Author: Carol Dougherty
Publisher: Oxford University Press
Published: 2019-06-20
Total Pages: 175
ISBN-13: 0192543644
DOWNLOAD EBOOKTravel and Home in Homer's Odyssey and Contemporary Literature brings Homer's Odyssey together with contemporary literary texts ranging from Rebecca West's The Return of the Soldier to Marilynne Robinson's Housekeeping and Cormac McCarthy's The Road to produce new readings that reframe, reorient, and ultimately revise aspects of Homer's iconic story of travel and home. While some novels share with the Odyssey a celebration of the creative process of improvisation to rethink the relationship between home and travel, others draw upon nostalgia - our complicated longing for home - to unsettle the inevitability of return. Rather than offering an explicit retelling of Homer's poem, each of these novels prompts us to revisit the relationship between travel and home that Odysseus and Penelope embody to ask new questions of that well-read text. Does travel reinforce or destabilize our notion of home? Are mobility and domesticity irrevocably gendered, or can we imagine a world in which Penelope travels and Odysseus stays home? Just as Odysseus continually reinvents his own identity with each new encounter, both abroad and at home, so too we, as readers, participate in an improvisatory interpretive experiment of our own. This volume sets out a new model for reading ancient and contemporary texts together - one that challenges the conventional chronological assumptions inherent in many works of classical reception. No longer a stable text to which we as readers return time and again to find it the same, the Odyssey, together with the novels with which it engages, changes and adapts with each new literary encounter.
Author: Michelle Zerba
Publisher: Cambridge University Press
Published: 2012-07-09
Total Pages: 271
ISBN-13: 110702465X
DOWNLOAD EBOOKAn interdisciplinary study of the forms and uses of uncertainty in important works of literature and philosophy in antiquity and the Renaissance.
Author: Virginia Woolf
Publisher: Houghton Mifflin Harcourt
Published: 1985
Total Pages: 236
ISBN-13: 9780156619189
DOWNLOAD EBOOKPublished years after her death, Moments of Being is Virginia Woolf's only autobiographical writing, considered by many to be her most important book.
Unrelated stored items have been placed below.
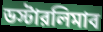
ডস্টারলিমাব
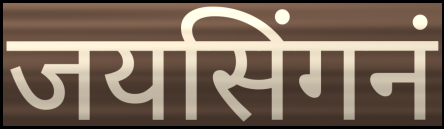
जयसिंगनं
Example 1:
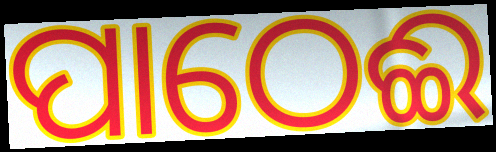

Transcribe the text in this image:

ପାଠେଈ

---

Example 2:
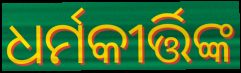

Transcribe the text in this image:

ଧର୍ମକୀର୍ତ୍ତିଙ୍କ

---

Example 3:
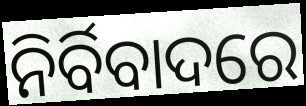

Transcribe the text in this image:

ନିର୍ବିବାଦରେ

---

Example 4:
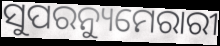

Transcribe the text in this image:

ସୁପରନ୍ୟୁମେରାରୀ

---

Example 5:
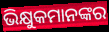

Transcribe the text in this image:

ଭିକ୍ଷୁକମାନଙ୍କର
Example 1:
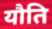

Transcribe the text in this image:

यौति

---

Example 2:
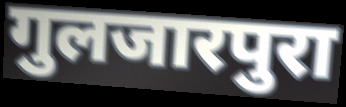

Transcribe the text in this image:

गुलजारपुरा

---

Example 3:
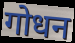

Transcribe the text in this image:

गोधन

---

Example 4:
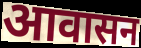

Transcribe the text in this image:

आवासन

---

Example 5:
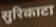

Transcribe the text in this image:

सुरिकाटा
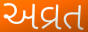
અવ્રત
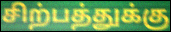
சிற்பத்துக்கு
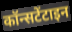
कॉन्सटेंटाइन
A collection of five memoir pieces written for different audiences spanning almost four decades, Moments of Being reveals the remarkable unity of Virginia Woolf's art, thought, and sensibility. "Reminiscences," written during her apprenticeship period, exposes the childhood shared by Woolf and her sister, Vanessa, while "A sketch of the Past" illuminates the relationship with her father, Leslie Stephens, who played a crucial role in her development as an individual a writer. Of the final three pieces, composed for the Memoir Club, which required absolute candor of its members, two show Woolf at the threshold of artistic maturity and one shows a confident writer poking fun at her own foibles.